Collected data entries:
++++++

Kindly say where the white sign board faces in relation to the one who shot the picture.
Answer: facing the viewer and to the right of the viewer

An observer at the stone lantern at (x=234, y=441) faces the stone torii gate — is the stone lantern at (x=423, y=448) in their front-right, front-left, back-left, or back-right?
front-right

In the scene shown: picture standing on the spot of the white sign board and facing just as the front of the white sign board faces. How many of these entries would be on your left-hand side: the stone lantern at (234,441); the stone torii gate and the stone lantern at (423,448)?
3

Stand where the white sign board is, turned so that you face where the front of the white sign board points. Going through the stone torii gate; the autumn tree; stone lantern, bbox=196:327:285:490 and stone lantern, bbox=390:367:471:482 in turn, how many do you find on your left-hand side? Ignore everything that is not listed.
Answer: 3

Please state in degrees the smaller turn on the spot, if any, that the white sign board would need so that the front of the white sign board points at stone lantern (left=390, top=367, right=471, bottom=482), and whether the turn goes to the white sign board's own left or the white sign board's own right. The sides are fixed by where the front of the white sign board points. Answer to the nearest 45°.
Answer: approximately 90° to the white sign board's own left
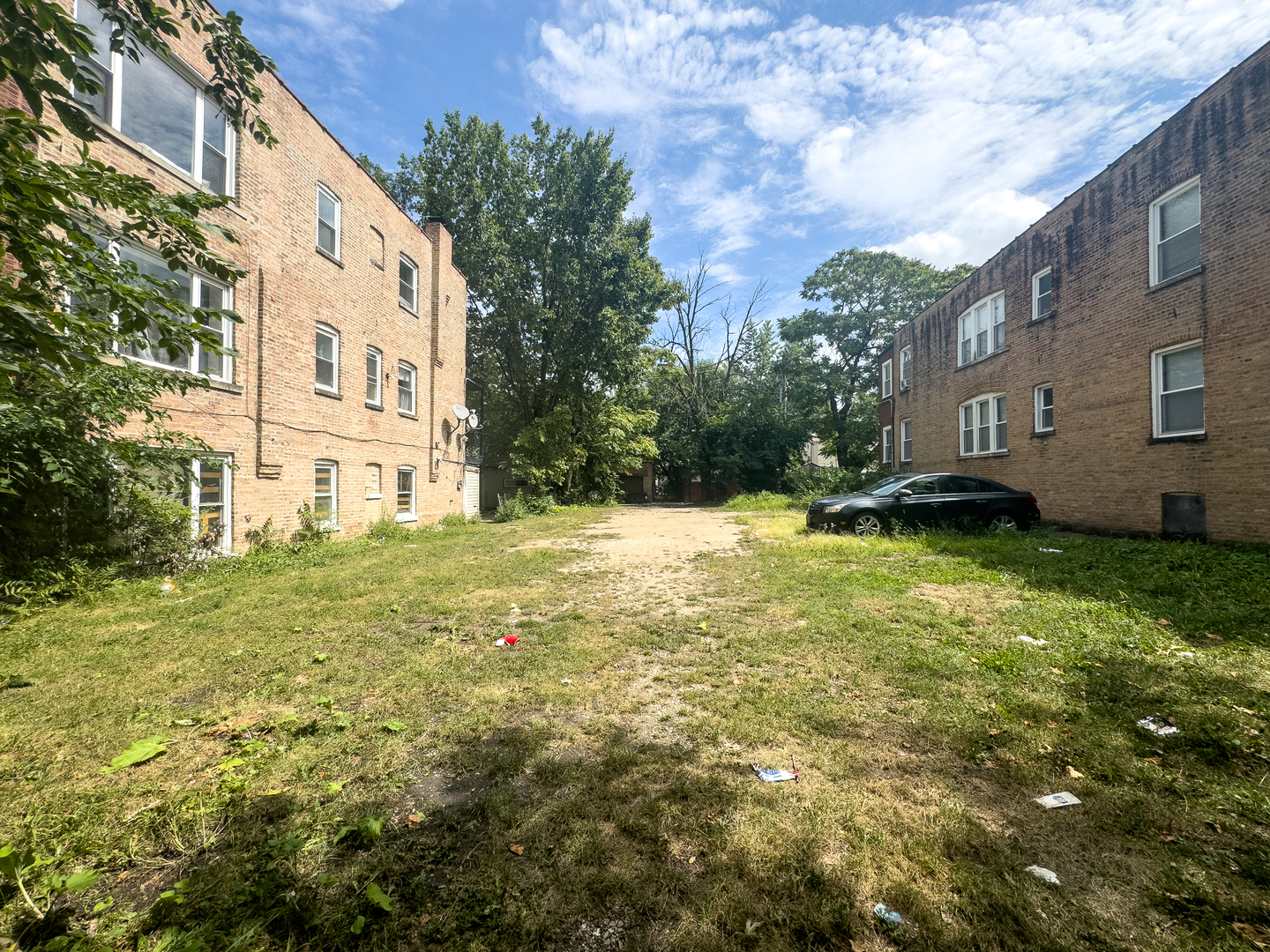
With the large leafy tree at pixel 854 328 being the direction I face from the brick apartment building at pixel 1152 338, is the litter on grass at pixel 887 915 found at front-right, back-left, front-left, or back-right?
back-left

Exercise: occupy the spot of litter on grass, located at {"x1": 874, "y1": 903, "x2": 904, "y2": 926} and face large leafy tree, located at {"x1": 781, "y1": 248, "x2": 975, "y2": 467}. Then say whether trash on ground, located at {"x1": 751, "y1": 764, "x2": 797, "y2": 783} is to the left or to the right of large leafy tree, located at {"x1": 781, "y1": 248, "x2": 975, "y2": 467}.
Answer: left

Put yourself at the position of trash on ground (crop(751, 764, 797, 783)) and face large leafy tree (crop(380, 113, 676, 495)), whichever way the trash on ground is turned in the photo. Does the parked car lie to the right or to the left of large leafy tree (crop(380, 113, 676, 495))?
right
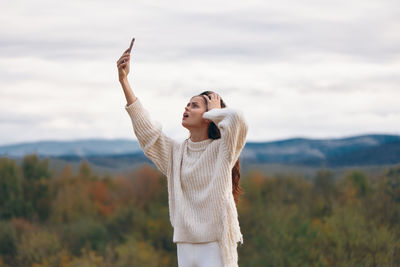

++++++

#### What you have to do
Pull out every line of the rows above that contains the string "litter". Only exact-case matches count.

#### Solution to this problem
With the large leafy tree at pixel 854 328 being the direction I face from the brick apartment building at pixel 1152 338, is the litter on grass at pixel 887 915 found at front-right, back-left, front-left, or back-right?
Exercise: occupy the spot of litter on grass, located at {"x1": 874, "y1": 903, "x2": 904, "y2": 926} and face large leafy tree, located at {"x1": 781, "y1": 248, "x2": 975, "y2": 467}. Then say whether trash on ground, located at {"x1": 751, "y1": 764, "x2": 797, "y2": 783} is to the left or to the right of large leafy tree, located at {"x1": 781, "y1": 248, "x2": 975, "y2": 467}.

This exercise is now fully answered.